Problem / Reason / Solution
Most of the clones in the construction of the pLKO.1 puro with shRNA does not contain the annealed oligos insert. / The digested vector rearranges and circularizes, thus becoming highly favourite during bacteria transformation. / De-phosphorylate the digested vector and phosphorylate the oligos.
Few or no transduction. /
  1. No or low virus is made (p24 assay in the supernatant is absent or low).
  1. The virus is made (high p24 in the supernatant).
/ Check packaging plasmid; DNA quality; transfection efficiency; solution quality; cell quality.
Perform a transduction test with a GFP reporter.
If negative: check envelope plasmid.
If no transduction with a correct envelope plasmid: check the vector plasmid.
If positive: check for HIV sequences in target cells genome.
If HIV sequences ARE NOT present, re-clone the vector (possible defects in packaging of genomic RNA, reverse transcription or integration).
If HIV sequences ARE present check length of integrant (possible splicing of promoter, of shRNA,..).
No gene knock down detection. / The shRNAs were uneffective. / Design new shRNAs.

References

[1] Fire, A., Xu, S., Montgomery, M.K., Kostas, S.A., Driver, S.E., and Mello, C.C. (1998). Potent and specific genetic interference by double-stranded RNA in Caenorhabditis elegans. Nature 391, 806-811.

[2] Elbashir, S.M., Harborth, J., Lendeckel, W., Yalcin, A., Weber, K., and Tuschl, T. (2001). Duplexes of 21-nucleotide RNAs mediate RNA interference in cultured mammalian cells. Nature 411, 494-498.

[3] Elbashir, S.M., Lendeckel, W., and Tuschl, T. (2001). RNA interference is mediated by 21- and 22-nucleotide RNAs. Genes Dev. 15, 188-200.

[4] Ambros, V., Lee, R.C., Lavanway, A., Williams, P.T., and Jewell, D. (2003). MicroRNAs and other tiny endogenous RNAs in C. elegans. Curr. Biol. 13, 807-818.

[5] Aravin, A.A., Lagos-Quintana, M., Yalcin, A., Zavolan, M., Marks, D., Snyder, B., Gaasterland, T., Meyer, J., and Tuschl, T. (2003). The small RNA profile during Drosophila melanogaster development. Dev. Cell. 5, 337-350.
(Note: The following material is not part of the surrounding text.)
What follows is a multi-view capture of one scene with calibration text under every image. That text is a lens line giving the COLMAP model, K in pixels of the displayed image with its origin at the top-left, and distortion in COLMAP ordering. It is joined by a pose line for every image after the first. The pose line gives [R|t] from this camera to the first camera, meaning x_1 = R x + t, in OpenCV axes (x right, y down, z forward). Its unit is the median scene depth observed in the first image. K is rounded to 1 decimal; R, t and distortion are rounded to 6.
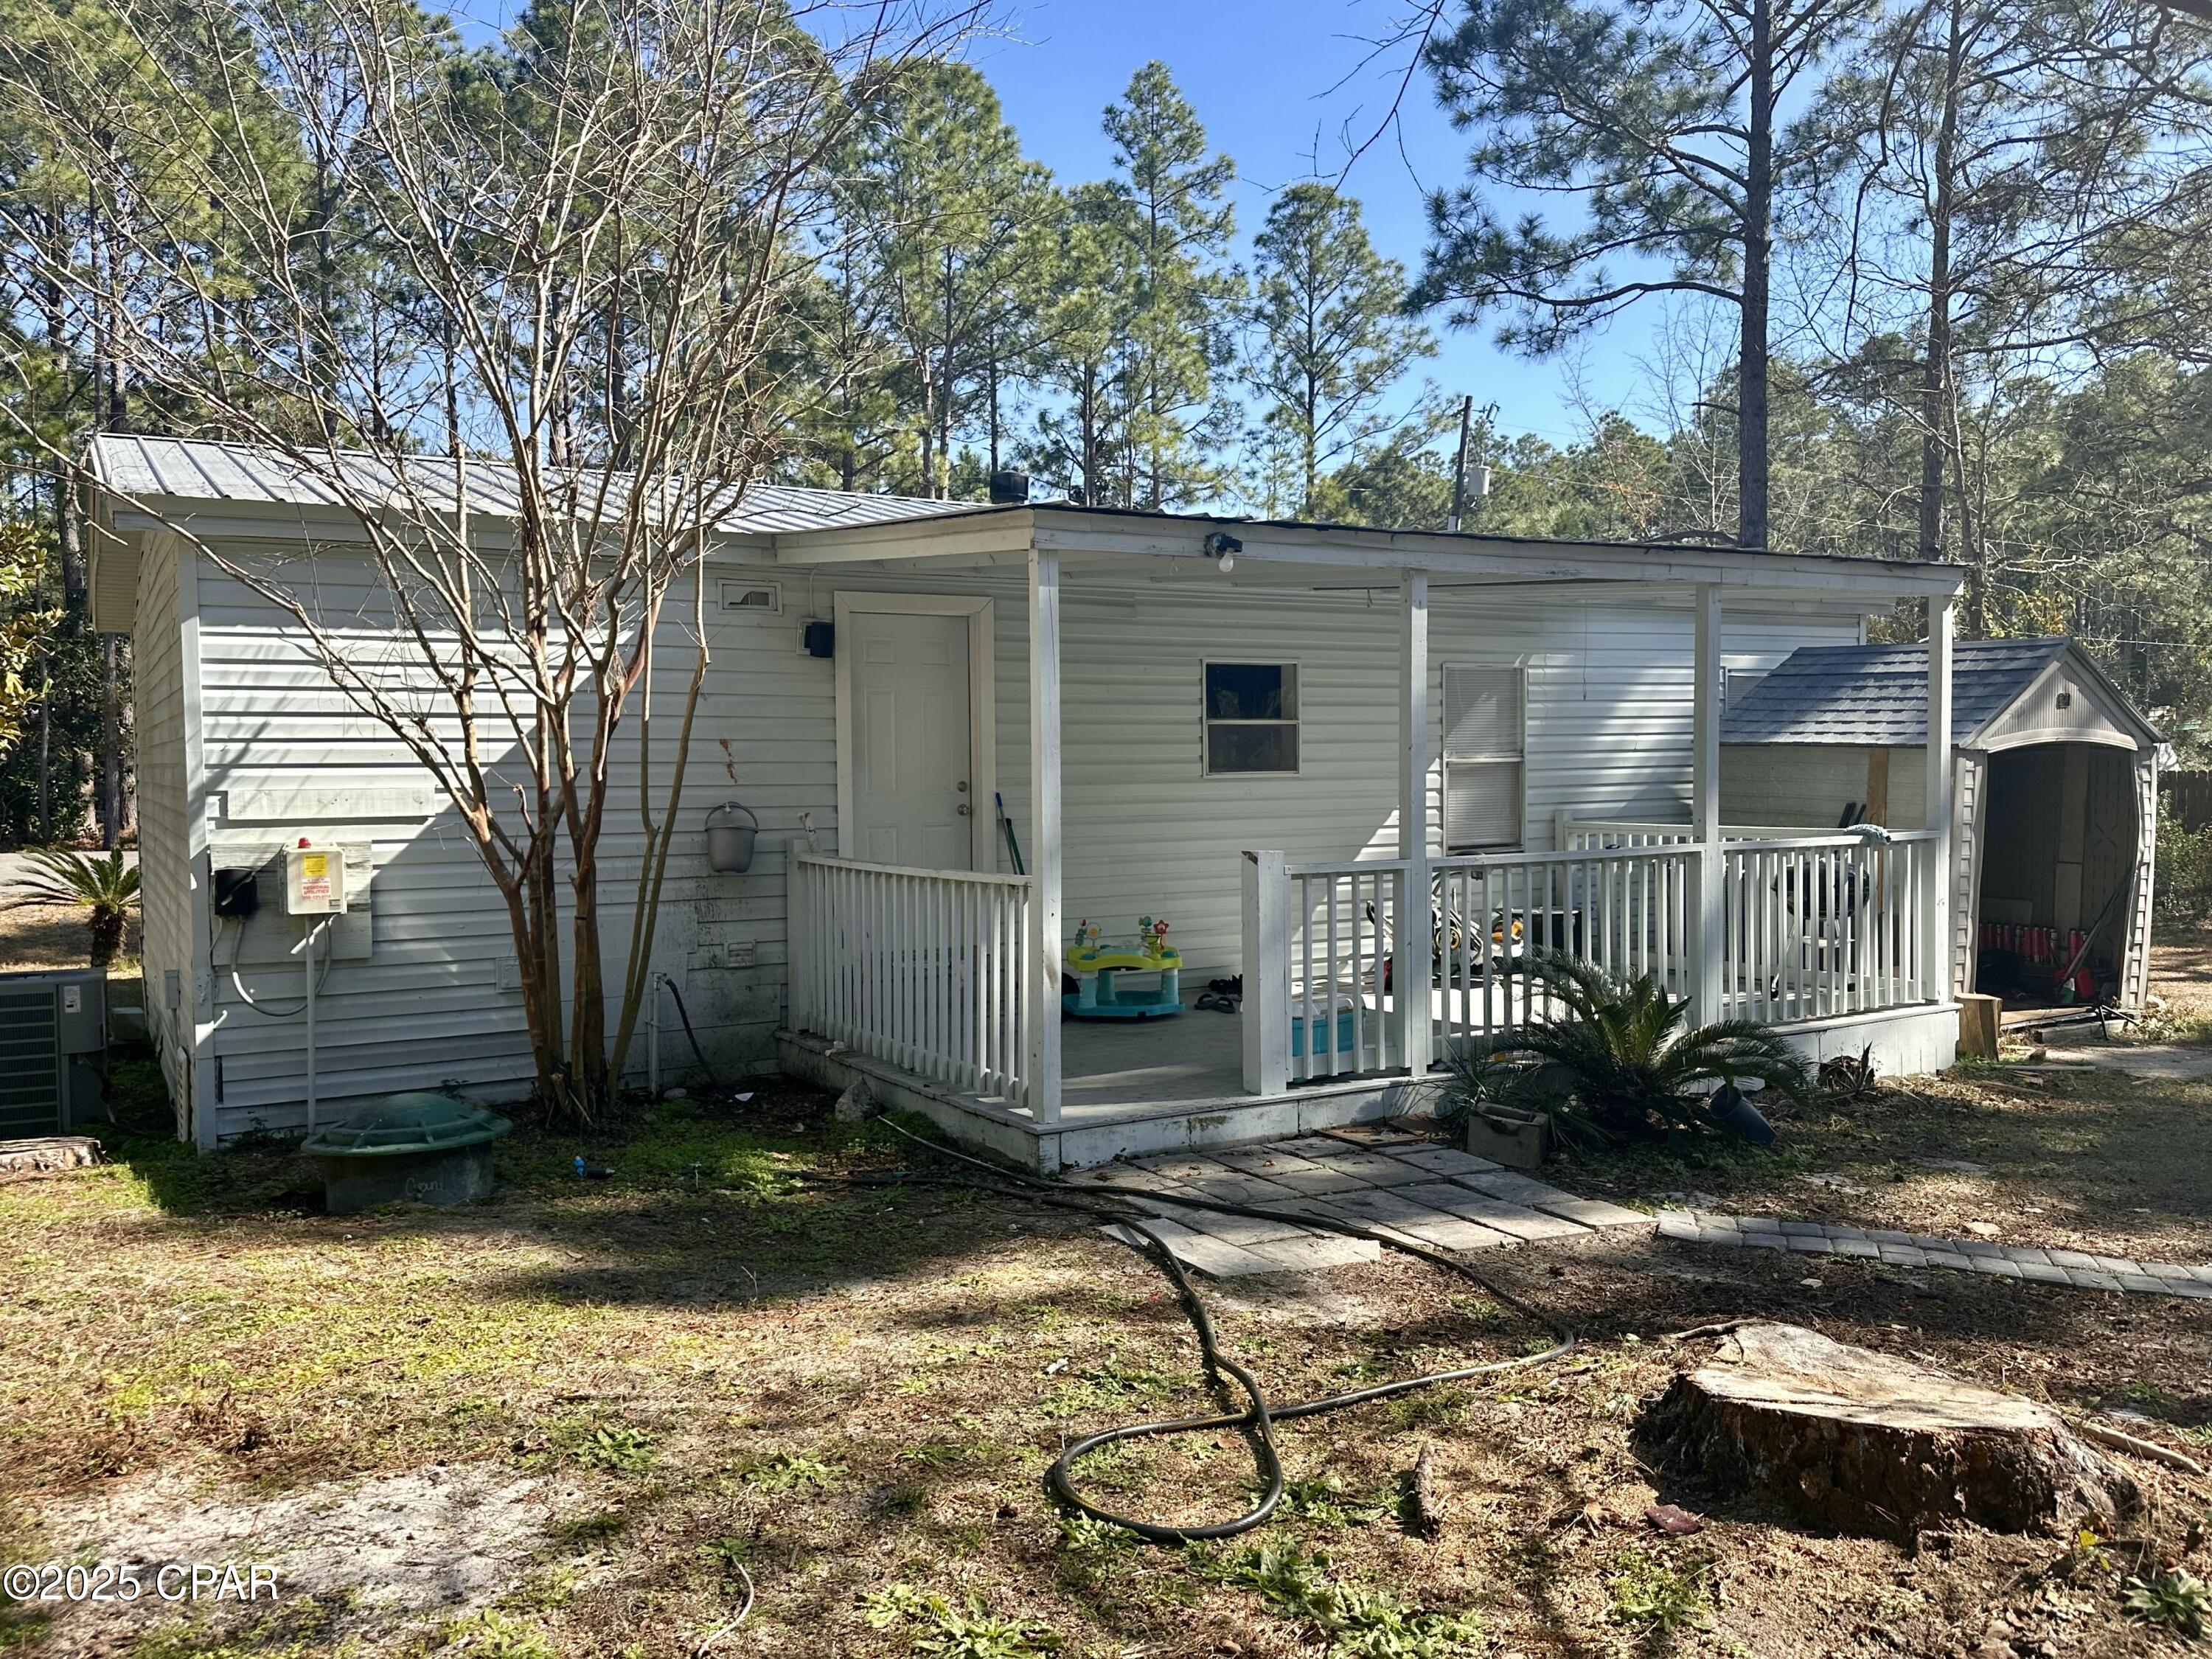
lens RADIAL K [[1743.9, 0, 1102.0], [0, 1743.9, 825.6], [0, 0, 1]] dist [-0.011039, -0.011653]
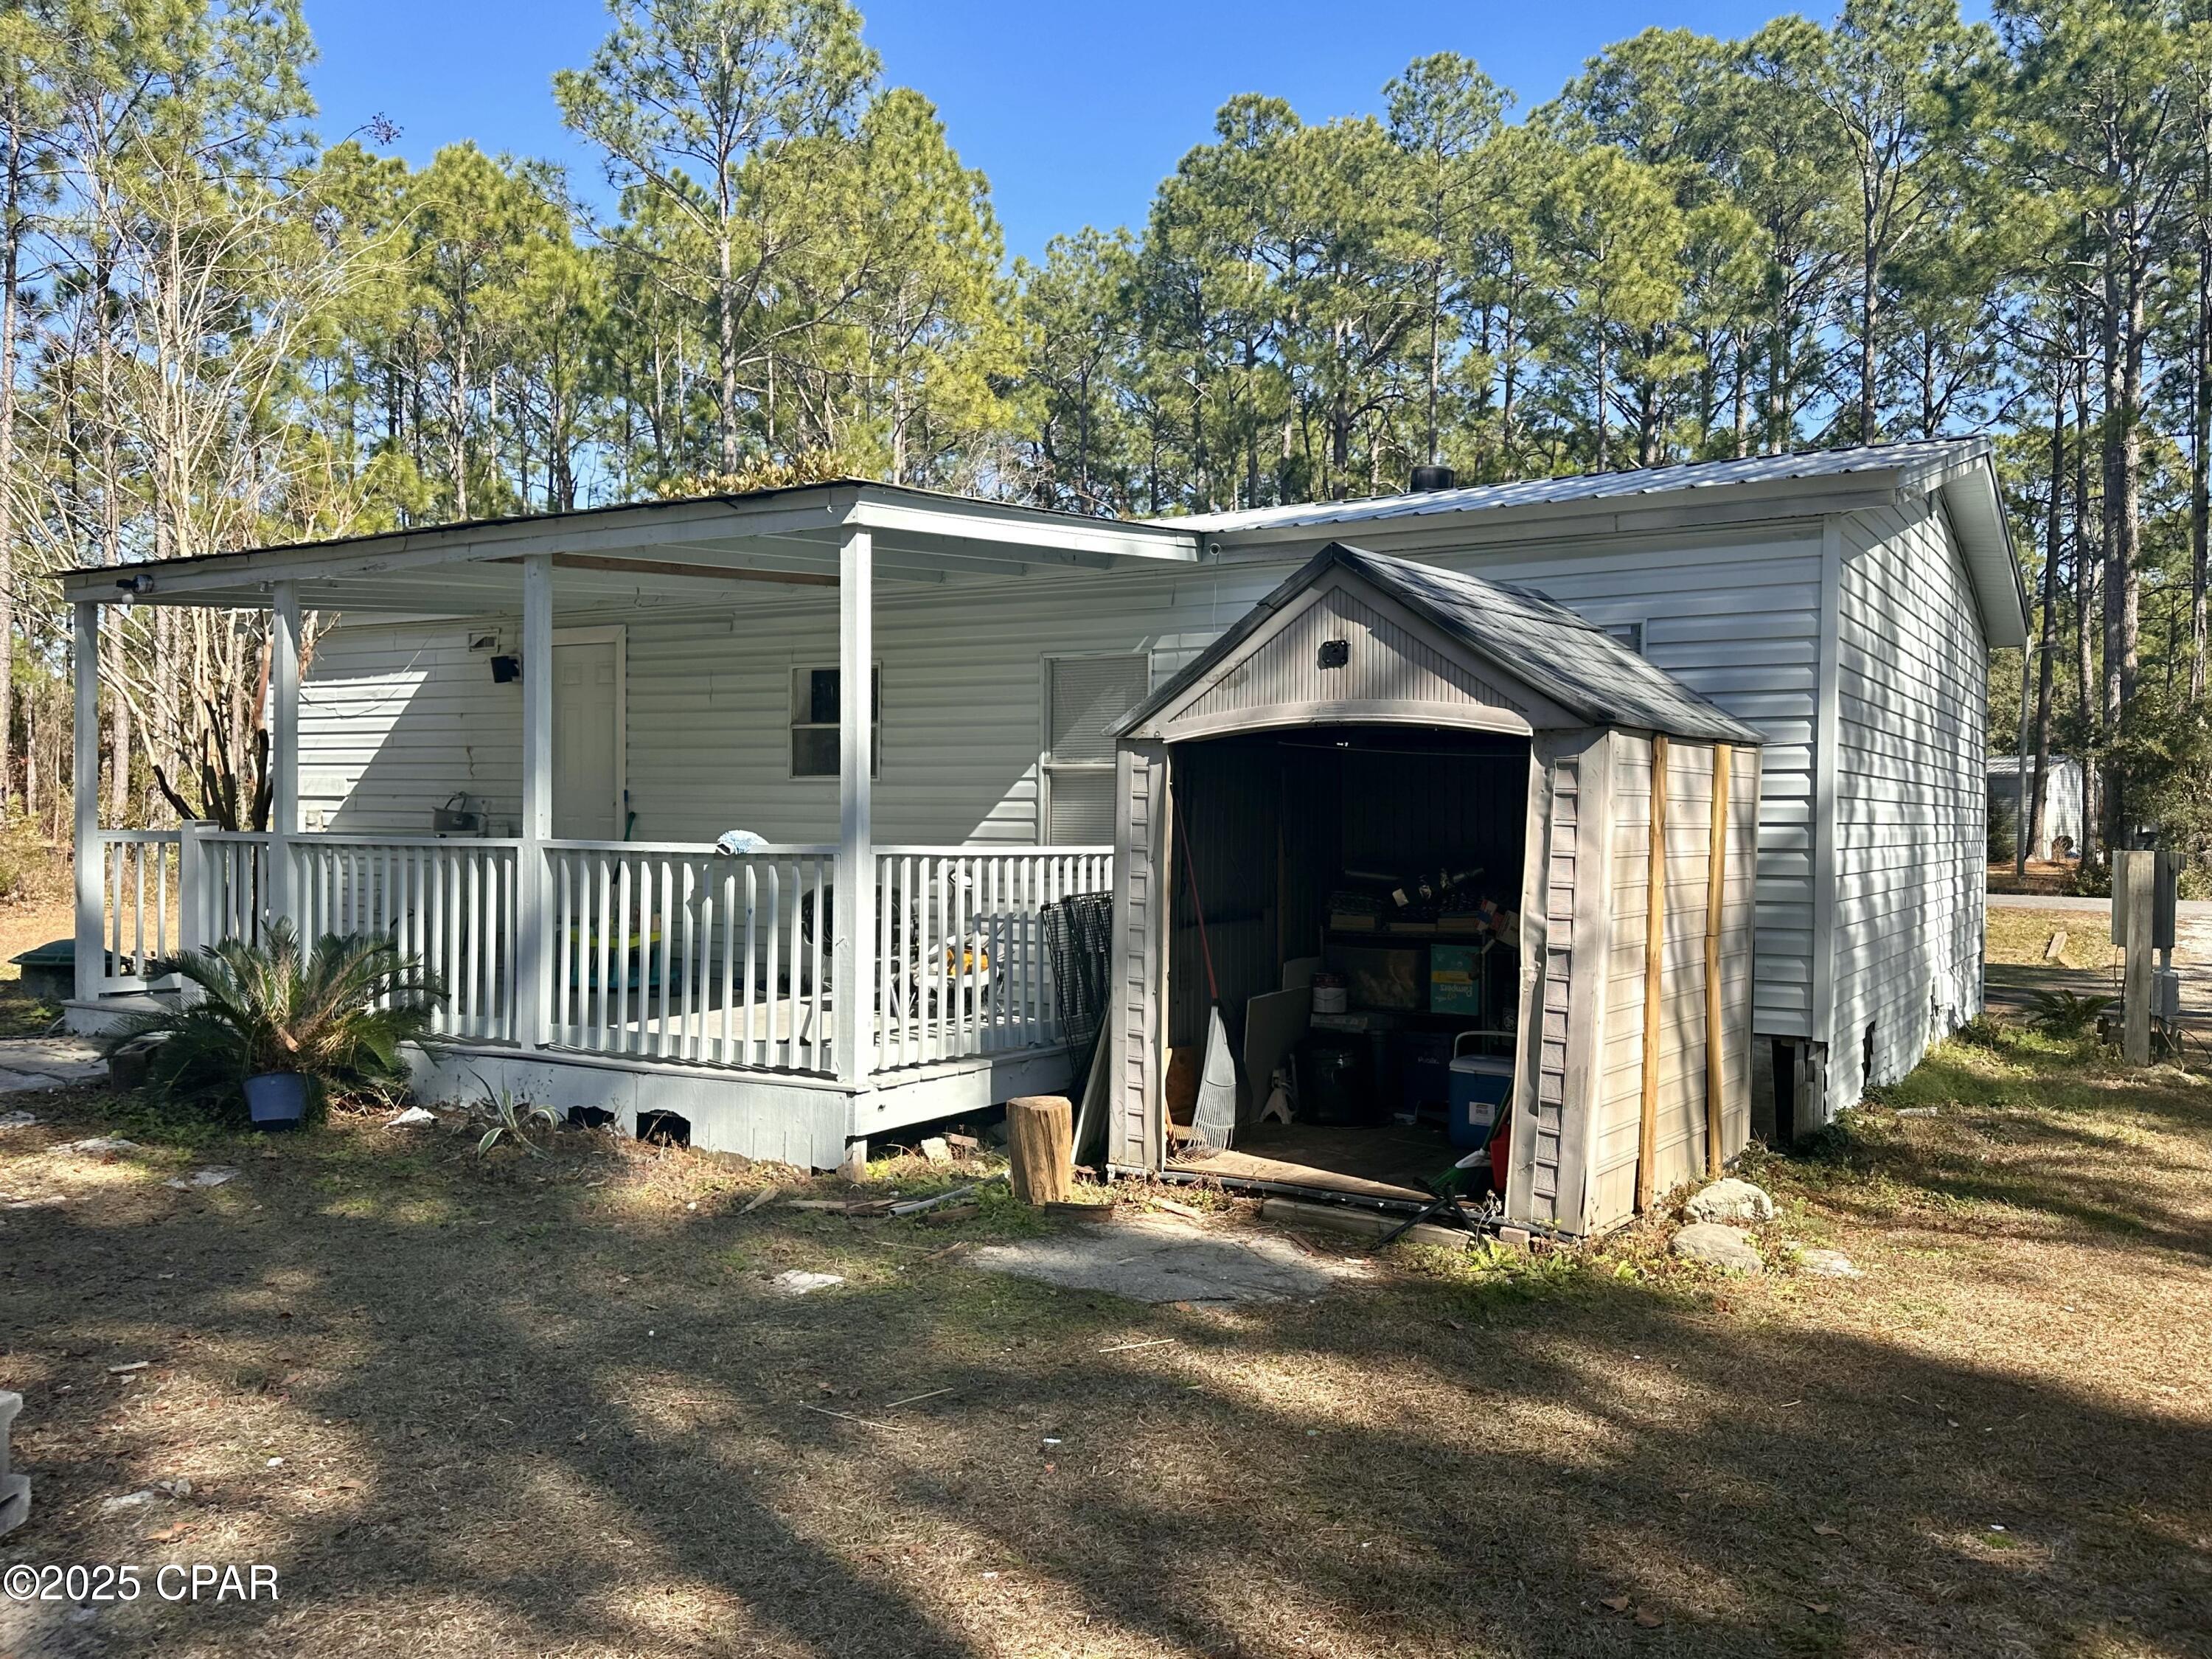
lens RADIAL K [[1743.9, 0, 1100.2], [0, 1743.9, 843.3], [0, 0, 1]] dist [-0.011039, -0.011653]
pose [[0.484694, 0.033187, -0.874054, 1.039018], [-0.049606, 0.998715, 0.010411, -0.009892], [0.873276, 0.038312, 0.485717, 0.650437]]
[6] Xie, Z., Johansen, L.K., Gustafson, A.M., Kasschau, K.D., Lellis, A.D., Zilberman, D., Jacobsen, S.E., and Carrington, J.C. (2004). Genetic and functional diversification of small RNA pathways in plants. PLoS Biol. 2, E104.

[7] Ghildiyal, M., Seitz, H., Horwich, M.D., Li, C., Du, T., Lee, S., Xu, J., Kittler, E.L., Zapp, M.L., Weng, Z., and Zamore, P.D. (2008). Endogenous siRNAs derived from transposons and mRNAs in Drosophila somatic cells. Science 320, 1077-1081.

[8] Watanabe, T., Totoki, Y., Toyoda, A., Kaneda, M., Kuramochi-Miyagawa, S., Obata, Y., Chiba, H., Kohara, Y., Kono, T., Nakano, T. et al. (2008). Endogenous siRNAs from naturally formed dsRNAs regulate transcripts in mouse oocytes. Nature 453, 539-543.